# WORK ORDER 1
Rewrite the paragraph beginning "At the beginning of the menstrual period" from the menstrual cycle text as a short list, keeping its main facts.
# WORK ORDER 2
Please extract the part of the menstrual cycle text from "The menstrual period is" to "all over again.", word for word.
# WORK ORDER 3
In the menstrual cycle text, how often do new egg cells form?

# PAGE EXTRACT
******************************
The menstrual period is when the unfertilised egg is expelled from the body. Since fertilisation has not taken place, the walls of the previously readied womb contract and the egg is expelled with the breaking of tiny blood vessels. Following that, the body will then begin preparations to repeat the whole process all over again.

All of these stages are repeated in all women over a specific period. Every month, new egg cells form, the same hormones are secreted-again and again at the same times. Thus the female body is prepared as if it will be fertilised. However, in the final stage, the absence or presence of the sperm changes the nature of the preparations in the body.

During the period in question, the changes in the empty space in the womb can only be identified by an anatomical or gynaecological examination. Yet these changes, only recently identified by scientists, are miraculously indicated in Surat ar-Ra'd:

Allah knows what every female bears and every shrinking of the womb and every swelling. Everything has its measure with Him. (Qur'an, 13:8)

At the beginning of the menstrual period, the mucous on the walls of the womb (the endometrium layer) is 0.5 mm thick. Under the effect of hormones secreted by the egg, this layer grows and reaches a thickness of 5-6 mm. This layer is then discarded in the absence of fertilisation. As we see from the above verse, this monthly increase and reduction in the walls of the womb is indicated in the Qur'an.
******************************
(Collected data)
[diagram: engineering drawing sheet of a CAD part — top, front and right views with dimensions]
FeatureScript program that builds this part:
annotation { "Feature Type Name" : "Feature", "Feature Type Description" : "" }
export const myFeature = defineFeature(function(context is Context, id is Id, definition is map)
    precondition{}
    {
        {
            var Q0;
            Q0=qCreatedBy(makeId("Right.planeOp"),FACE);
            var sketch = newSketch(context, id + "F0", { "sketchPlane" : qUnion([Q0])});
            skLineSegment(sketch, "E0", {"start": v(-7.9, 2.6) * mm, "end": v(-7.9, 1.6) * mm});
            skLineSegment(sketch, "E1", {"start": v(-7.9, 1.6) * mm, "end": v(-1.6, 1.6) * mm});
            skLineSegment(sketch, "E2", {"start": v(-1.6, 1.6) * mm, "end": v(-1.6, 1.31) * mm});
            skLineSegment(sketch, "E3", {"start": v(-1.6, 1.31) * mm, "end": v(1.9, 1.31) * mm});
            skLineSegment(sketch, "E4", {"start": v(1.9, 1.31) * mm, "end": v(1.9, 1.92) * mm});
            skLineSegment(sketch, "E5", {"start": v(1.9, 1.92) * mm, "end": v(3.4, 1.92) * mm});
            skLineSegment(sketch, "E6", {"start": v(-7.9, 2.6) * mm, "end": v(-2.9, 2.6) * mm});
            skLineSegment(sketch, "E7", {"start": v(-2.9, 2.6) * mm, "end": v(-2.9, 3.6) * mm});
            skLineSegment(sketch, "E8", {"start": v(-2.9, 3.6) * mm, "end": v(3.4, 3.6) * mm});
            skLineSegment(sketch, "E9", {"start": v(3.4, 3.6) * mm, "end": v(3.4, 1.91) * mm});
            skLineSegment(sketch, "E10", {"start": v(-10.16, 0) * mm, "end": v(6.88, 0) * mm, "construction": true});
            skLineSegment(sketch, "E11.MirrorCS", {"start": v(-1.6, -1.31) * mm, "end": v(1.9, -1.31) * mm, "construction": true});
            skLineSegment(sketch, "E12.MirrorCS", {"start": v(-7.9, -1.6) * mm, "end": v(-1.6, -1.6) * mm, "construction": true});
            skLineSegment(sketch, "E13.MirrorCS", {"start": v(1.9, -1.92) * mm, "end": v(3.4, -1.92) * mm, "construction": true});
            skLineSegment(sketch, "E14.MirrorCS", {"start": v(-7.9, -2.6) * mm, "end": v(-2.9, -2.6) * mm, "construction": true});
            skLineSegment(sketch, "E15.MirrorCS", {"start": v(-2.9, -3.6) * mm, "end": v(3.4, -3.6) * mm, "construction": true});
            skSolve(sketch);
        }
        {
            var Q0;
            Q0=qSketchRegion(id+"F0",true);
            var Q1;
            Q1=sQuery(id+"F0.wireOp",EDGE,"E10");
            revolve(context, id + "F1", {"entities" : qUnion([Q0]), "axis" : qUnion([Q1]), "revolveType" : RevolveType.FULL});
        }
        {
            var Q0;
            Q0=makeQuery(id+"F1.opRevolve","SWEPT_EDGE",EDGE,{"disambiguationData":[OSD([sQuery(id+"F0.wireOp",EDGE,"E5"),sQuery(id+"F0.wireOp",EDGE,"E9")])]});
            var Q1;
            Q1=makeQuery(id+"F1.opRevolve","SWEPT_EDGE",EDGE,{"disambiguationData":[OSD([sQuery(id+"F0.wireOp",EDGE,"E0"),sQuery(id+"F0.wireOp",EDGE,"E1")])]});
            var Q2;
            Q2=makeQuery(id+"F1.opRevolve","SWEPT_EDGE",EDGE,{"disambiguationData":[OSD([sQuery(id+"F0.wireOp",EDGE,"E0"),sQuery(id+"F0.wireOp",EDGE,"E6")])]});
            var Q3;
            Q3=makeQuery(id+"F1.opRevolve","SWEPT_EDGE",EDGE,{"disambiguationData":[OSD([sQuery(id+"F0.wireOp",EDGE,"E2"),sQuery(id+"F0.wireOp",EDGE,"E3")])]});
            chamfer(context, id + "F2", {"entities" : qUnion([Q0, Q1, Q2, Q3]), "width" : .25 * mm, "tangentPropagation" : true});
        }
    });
******************************
# WRITTEN SOLUTION 1
- At the start of the menstrual period, the mucous on the womb walls (the endometrium layer) is 0.5 mm thick.
- Hormones secreted by the egg make this layer grow to 5-6 mm.
- Without fertilization, the layer is discarded.
- The text says this monthly increase and reduction is indicated in the Qur'an verse quoted above.

# WRITTEN SOLUTION 2
The menstrual period is when the unfertilised egg is expelled from the body. Since fertilisation has not taken place, the walls of the previously readied womb contract and the egg is expelled with the breaking of tiny blood vessels. Following that, the body will then begin preparations to repeat the whole process all over again.

# WRITTEN SOLUTION 3
Every month.